Women’s ‘Conversation’ addresses gender bias, inequality

The actress headlined an event Wednesday night that also included Malala Fund co-founder Shiza Shahid and SSU President Judy Sakaki.|

They were three women of distinct calling and experience - an actor, a university president, a 20-something entrepreneur.

But Wednesday as part of The Press Democrat’s Women in Conversation series before a mostly female crowd, their stories merged around common themes of personal empowerment and the moments of truth through which each realized her life’s mission was to lift other women up.

The series was launched last year to inform, unite and mobilize local women around topics of interest and importance. The three women’s goal was to inspire the estimated crowd of 850 in Rohnert Park. But each of their stories also revealed the pervasive challenges women and girls still face in the 21st century, where gender bias remains ubiquitous and women still lack the representation and opportunities afforded men.

For Shiza Shahid, a Stanford-educated entrepreneur, investor and women’s rights activist, life turned with news in 2012 that a fellow Pakistani, a young woman she had mentored in her home country, had been targeted for assassination by the Taliban for publicly campaigning for the right of girls to attend school.

Shahid had worked to help women in her country since she was a girl and later found herself blessed with a Stanford education. But she was compelled to return home upon word that 15-year-old Malala Yousafzai had been shot in the head and seriously injured, and yet still wanted to work for girls’ education on a global scale. Shahid would later found and serve as chief executive of the Malala Fund, traveling alongside Yousafzai, the youngest-ever Nobel Prize laureate, and her father to campaign for change.

“Enabling women is the greatest equalizer in the world,” she said.

Award-winning actor Geena Davis, who took home a supporting actress Oscar for “Thelma & Louise,” a 1991 film about two desperate women taking their lives into their own hands, described an evolving recognition that the media-saturated world offers disproportionately few opportunities for women to be inspired and empowered by female characters in movies and television.

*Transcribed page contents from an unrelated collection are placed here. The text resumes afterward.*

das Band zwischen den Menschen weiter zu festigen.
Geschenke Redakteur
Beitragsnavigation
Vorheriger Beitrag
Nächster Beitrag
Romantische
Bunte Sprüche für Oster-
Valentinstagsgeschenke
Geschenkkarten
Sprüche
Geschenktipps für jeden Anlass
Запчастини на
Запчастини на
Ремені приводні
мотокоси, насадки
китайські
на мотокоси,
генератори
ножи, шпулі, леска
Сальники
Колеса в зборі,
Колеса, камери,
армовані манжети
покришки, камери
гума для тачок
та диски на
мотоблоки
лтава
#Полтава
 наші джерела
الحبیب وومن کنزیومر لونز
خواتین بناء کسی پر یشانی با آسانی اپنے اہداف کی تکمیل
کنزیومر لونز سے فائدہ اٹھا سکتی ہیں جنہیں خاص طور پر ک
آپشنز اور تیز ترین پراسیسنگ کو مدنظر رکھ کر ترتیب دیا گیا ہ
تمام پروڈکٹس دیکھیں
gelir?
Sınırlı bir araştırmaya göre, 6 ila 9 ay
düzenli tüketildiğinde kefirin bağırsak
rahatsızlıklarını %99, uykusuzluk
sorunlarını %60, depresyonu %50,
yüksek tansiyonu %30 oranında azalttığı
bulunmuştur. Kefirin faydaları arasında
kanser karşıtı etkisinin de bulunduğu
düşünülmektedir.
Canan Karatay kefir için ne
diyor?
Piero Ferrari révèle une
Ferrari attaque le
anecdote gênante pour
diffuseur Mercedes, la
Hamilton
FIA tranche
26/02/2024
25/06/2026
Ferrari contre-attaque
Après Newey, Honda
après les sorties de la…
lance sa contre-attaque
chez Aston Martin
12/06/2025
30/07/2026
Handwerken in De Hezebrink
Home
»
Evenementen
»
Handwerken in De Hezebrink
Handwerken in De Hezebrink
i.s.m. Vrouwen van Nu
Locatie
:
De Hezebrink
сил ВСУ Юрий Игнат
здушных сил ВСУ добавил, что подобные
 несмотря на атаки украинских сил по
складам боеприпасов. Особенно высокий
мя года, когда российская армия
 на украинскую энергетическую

But even worse, as she learned when her daughter was born, children’s entertainment is rife with portrayals and stories showing boys and men to be more numerous, more powerful and more important than girls and women - a bias she has tried to fight through research and engagement as the eponymous founder and chairwoman of the Geena Davis Institute on Gender in Media, created in 2004 to address inequality in popular media, advertising and entertainment.

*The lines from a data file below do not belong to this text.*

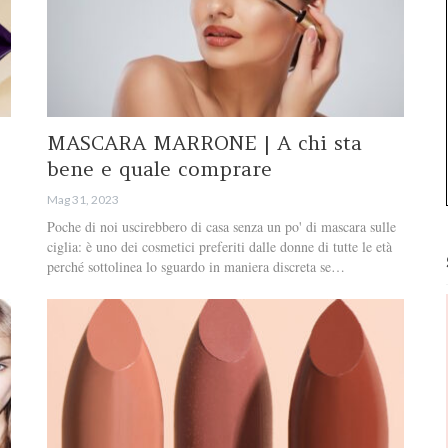
MASCARA MARRONE | A chi sta
bene e quale comprare
Mag 31, 2023
Poche di noi uscirebbero di casa senza un po' di mascara sulle
ciglia: è uno dei cosmetici preferiti dalle donne di tutte le età
perché sottolinea lo sguardo in maniera discreta se…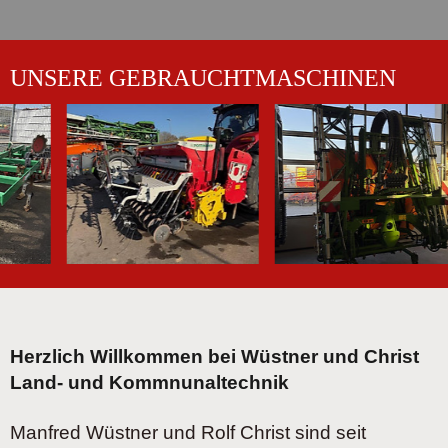
UNSERE GEBRAUCHTMASCHINEN
Herzlich Willkommen bei Wüstner und Christ
Land- und Kommnunaltechnik
Manfred Wüstner und Rolf Christ sind seit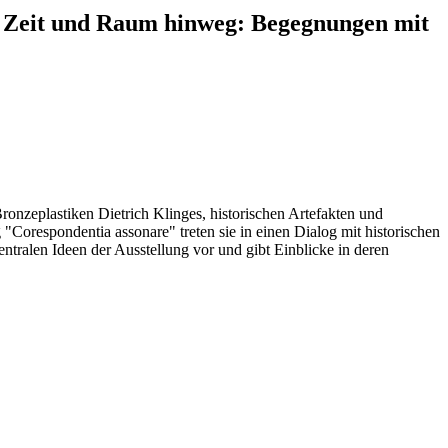
r Zeit und Raum hinweg: Begegnungen mit
onzeplastiken Dietrich Klinges, historischen Artefakten und
"Corespondentia assonare" treten sie in einen Dialog mit historischen
ntralen Ideen der Ausstellung vor und gibt Einblicke in deren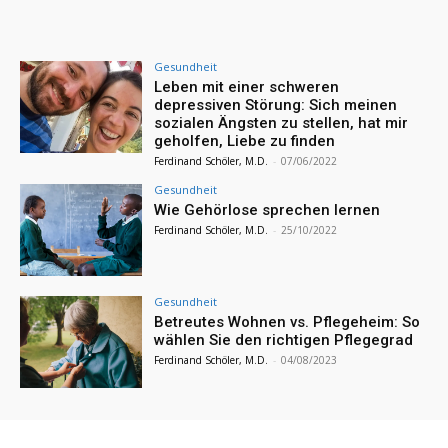
Gesundheit
Leben mit einer schweren
depressiven Störung: Sich meinen
sozialen Ängsten zu stellen, hat mir
geholfen, Liebe zu finden
Ferdinand Schöler, M.D.
-
07/06/2022
Gesundheit
Wie Gehörlose sprechen lernen
Ferdinand Schöler, M.D.
-
25/10/2022
Gesundheit
Betreutes Wohnen vs. Pflegeheim: So
wählen Sie den richtigen Pflegegrad
Ferdinand Schöler, M.D.
-
04/08/2023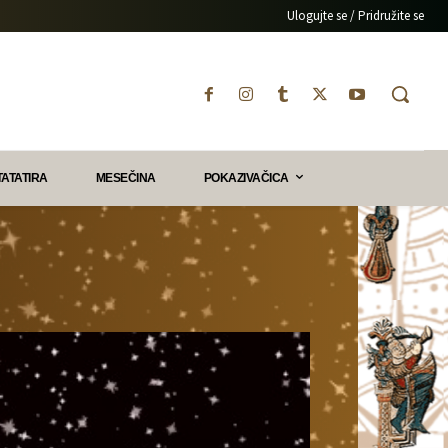
Ulogujte se / Pridružite se
TATATIRA
MESEČINA
POKAZIVAČICA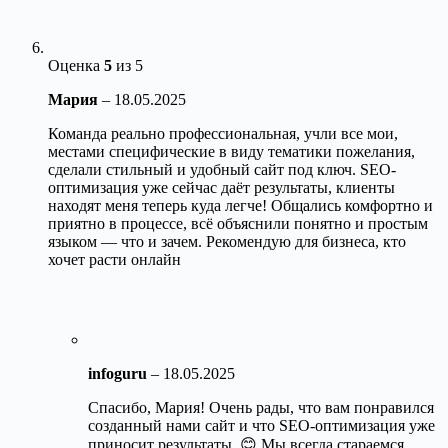
Оценка
5
из 5
Мария
–
18.05.2025
Команда реально профессиональная, учли все мои,
местами специфические в виду тематики пожелания,
сделали стильный и удобный сайт под ключ. SEO-
оптимизация уже сейчас даёт результаты, клиенты
находят меня теперь куда легче! Общались комфортно и
приятно в процессе, всё объяснили понятно и простым
языком — что и зачем. Рекомендую для бизнеса, кто
хочет расти онлайн
infoguru
–
18.05.2025
Спасибо, Мария! Очень рады, что вам понравился
созданный нами сайт и что SEO-оптимизация уже
приносит результаты. 😊 Мы всегда стараемся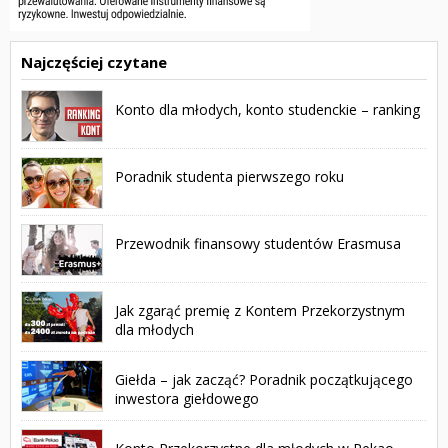
Najczęściej czytane
Konto dla młodych, konto studenckie – ranking
Poradnik studenta pierwszego roku
Przewodnik finansowy studentów Erasmusa
Jak zgarąć premię z Kontem Przekorzystnym
dla młodych
Giełda – jak zacząć? Poradnik początkującego
inwestora giełdowego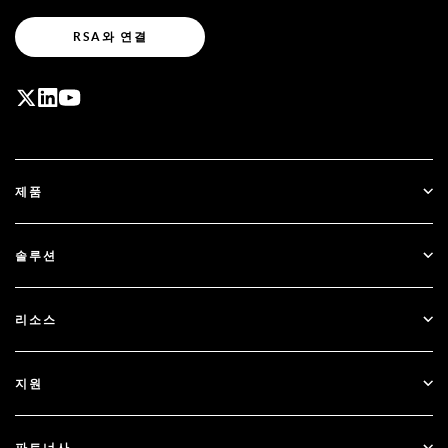
RSA와 연결
제품
ID Plus
솔루션
SecurID
비밀번호 없이 이용하기
리소스
Governance & Lifecycle
다단계 인증
모든 리소스
지원
정부
블로그
기술적 지원
금융 서비스
파트너사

Women, though half the world’s population, remain underrepresented in everything from political arenas and Fortune 500 boards, to professorships and law partnerships.

“We are all powerful agents of change,” Davis said.

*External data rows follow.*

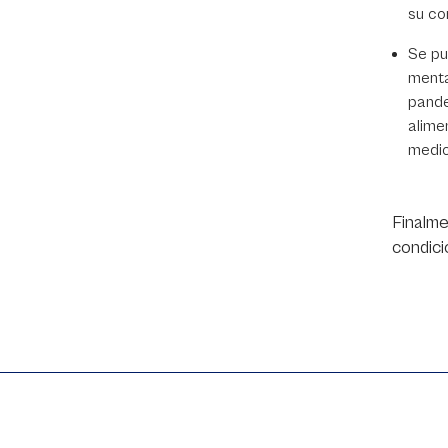
su co
Se pu
menta
pande
alime
medic
Finalme
condici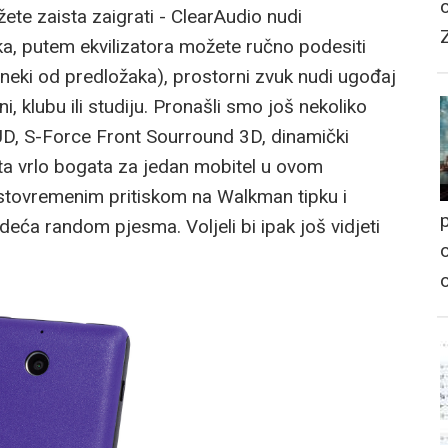
te zaista zaigrati - ClearAudio nudi
ka, putem ekvilizatora možete ručno podesiti
i neki od predložaka), prostorni zvuk nudi ugođaj
 klubu ili studiju. Pronašli smo još nekoliko
OUD, S-Force Front Sourround 3D, dinamički
sta vrlo bogata za jedan mobitel u ovom
stovremenim pritiskom na Walkman tipku i
p
eća random pjesma. Voljeli bi ipak još vidjeti
o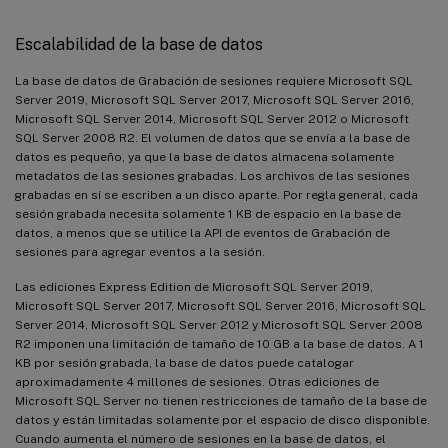
Escalabilidad de la base de datos
La base de datos de Grabación de sesiones requiere Microsoft SQL
Server 2019, Microsoft SQL Server 2017, Microsoft SQL Server 2016,
Microsoft SQL Server 2014, Microsoft SQL Server 2012 o Microsoft
SQL Server 2008 R2. El volumen de datos que se envía a la base de
datos es pequeño, ya que la base de datos almacena solamente
metadatos de las sesiones grabadas. Los archivos de las sesiones
grabadas en sí se escriben a un disco aparte. Por regla general, cada
sesión grabada necesita solamente 1 KB de espacio en la base de
datos, a menos que se utilice la API de eventos de Grabación de
sesiones para agregar eventos a la sesión.
Las ediciones Express Edition de Microsoft SQL Server 2019,
Microsoft SQL Server 2017, Microsoft SQL Server 2016, Microsoft SQL
Server 2014, Microsoft SQL Server 2012 y Microsoft SQL Server 2008
R2 imponen una limitación de tamaño de 10 GB a la base de datos. A 1
KB por sesión grabada, la base de datos puede catalogar
aproximadamente 4 millones de sesiones. Otras ediciones de
Microsoft SQL Server no tienen restricciones de tamaño de la base de
datos y están limitadas solamente por el espacio de disco disponible.
Cuando aumenta el número de sesiones en la base de datos, el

In what was the most personally revealing talk of the evening, Dr. Judy K. Sakaki, president of Sonoma State University, and thus on home turf at the campus’ Green Music Center, spoke of the seismic shift she experienced when her first husband left and she suddenly was the single mom of two young boys, taking on an unexpected status that she knew from her child development studies forecast poverty, instability and emotional risks for her sons.

“Right at this moment, single moms are raising almost 17 million of our nation’s kids,” Sakaki said. “When I joined those mothers’ ranks, I no longer recognized my own life.”

But after an extended period of fear and deep sadness, a query about her plans to work out her life provoked her to take control and find a way to be a working mother whose children were also deeply loved.

The education and work required for her to rise through the academia in California’s public university systems and finally land “this dream job” last year was aided by those who made adjustments along the way that allowed her to thrive as a mother, as well. As a university president, she tries to do the same by promoting access, education affordability, student successes and social justice, she said.